For many, resting isn't a given; they have to either hunt it down or force themselves to do it because labor is the meaning of our existence, so we are told. Even if I wanted to surrender to the grind, my brain is wired in a way that won't allow me to. Dealing with my mental health comes with taxing obstacles, the most thought-about one regarding how I have such a hard time operating how everyone else seems to do naturally. This obstacle is also positive because it allows me to critique the systems that make existing so hard for me and understand how people are just barely functioning as well. It's not just me. It's everybody. Embrace laziness! These companies do not care about your well-being, and burnout isn't the standard fare for being alive. Embrace laziness and reject others' thoughts of you because laziness is valiant. Embrace laziness, a form of resistance, and your body will thank you.
The workings of this ongoing journey I'm on are scrambled in my mind from my perspective, but I believe that everything intertwines and that my self-discoveries, "big" or "small," are truly meaningful. These concepts aren't anything new or incredibly profound. However, considering that they encompass the survival of myself and others in some way or form, everything is that deep. As I'm getting older, there are changes that I want to make for myself, and I definitely feel equipped to manage the discipline needed. I'll keep questioning anything and everything as long as it grants me the space to learn. If you've made it this far, I hope there is some fruitful takeaway or that you've taken an interest in me documenting these efforts. My hyperawareness may feel like a curse some days, but it shies me away from my ignorance, making me a more grounded friend, partner, family member, and human. I want to show up in this world and back my thoughts, choices, and feelings wholeheartedly. So, I have my answer: My inquisitiveness is indeed a blessing because it keeps me trying more and more every day.
Resources (aid donation links, information/education, additional action items & nonprofits to support):
McIntyre, Samantha. “The (capitalist) making of an addict: A Marxian and Durkheimian perspective on modern manifestations of addiction.” International Journal of Sociology and Anthropology, vol. 13, no. 4, 19 Nov. 2021, pp. 135–141, https://doi.org/10.5897/ijsa2021.0929.
A map of homelessness statistics from 2023 by state: https://endhomelessness.org/homelessness-in-america/homelessness-statistics/state-of-homelessness/
Antonia, I loved this and could relate to so much. I’ve been thinking about friendship and community a lot and trying to be more intentional about building them. You said something about how friendship doesn’t need to exist in community, but can be an extension of it, and you put into words something I’ve been poring over for a while.

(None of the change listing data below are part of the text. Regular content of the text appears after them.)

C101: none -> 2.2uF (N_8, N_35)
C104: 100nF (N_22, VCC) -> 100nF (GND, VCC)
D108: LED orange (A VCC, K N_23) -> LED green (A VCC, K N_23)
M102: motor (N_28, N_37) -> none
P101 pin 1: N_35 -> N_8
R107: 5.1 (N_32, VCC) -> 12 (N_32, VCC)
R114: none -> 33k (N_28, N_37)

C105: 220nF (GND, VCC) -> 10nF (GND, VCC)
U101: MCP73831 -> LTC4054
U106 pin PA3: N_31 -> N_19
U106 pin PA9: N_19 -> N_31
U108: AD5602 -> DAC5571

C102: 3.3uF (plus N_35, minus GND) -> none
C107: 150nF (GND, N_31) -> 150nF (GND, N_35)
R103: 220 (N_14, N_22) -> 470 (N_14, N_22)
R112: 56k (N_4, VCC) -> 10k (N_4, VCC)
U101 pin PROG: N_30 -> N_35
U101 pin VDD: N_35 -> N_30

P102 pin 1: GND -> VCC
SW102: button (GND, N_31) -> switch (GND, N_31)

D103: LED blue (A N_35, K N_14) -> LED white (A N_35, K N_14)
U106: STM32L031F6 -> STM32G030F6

Also, I’m struggling against getting desensitised, too. I also wrote about it a few weeks back and how I don’t want to simply shrug or tsk at the suffering of others. No one is free unless everyone is free. I know I can do better and I’m glad to see someone else on this journey.
On the topic of decentering celebrities, it’s funny how you mentioned Beyoncé because I recently realised how I no longer put in any effort to see what’s going on in her life.
Thank you so much for this. I really enjoyed reading it and it supplied me with some hope.
Really felt what you wrote about friendship - I thought it was just me as I've moved around so much in my life, but now I see it everywhere. I want to make the effort to build more community but it also feels like there's so much pushing against us to do that. Still, we moved. Thanks for writing!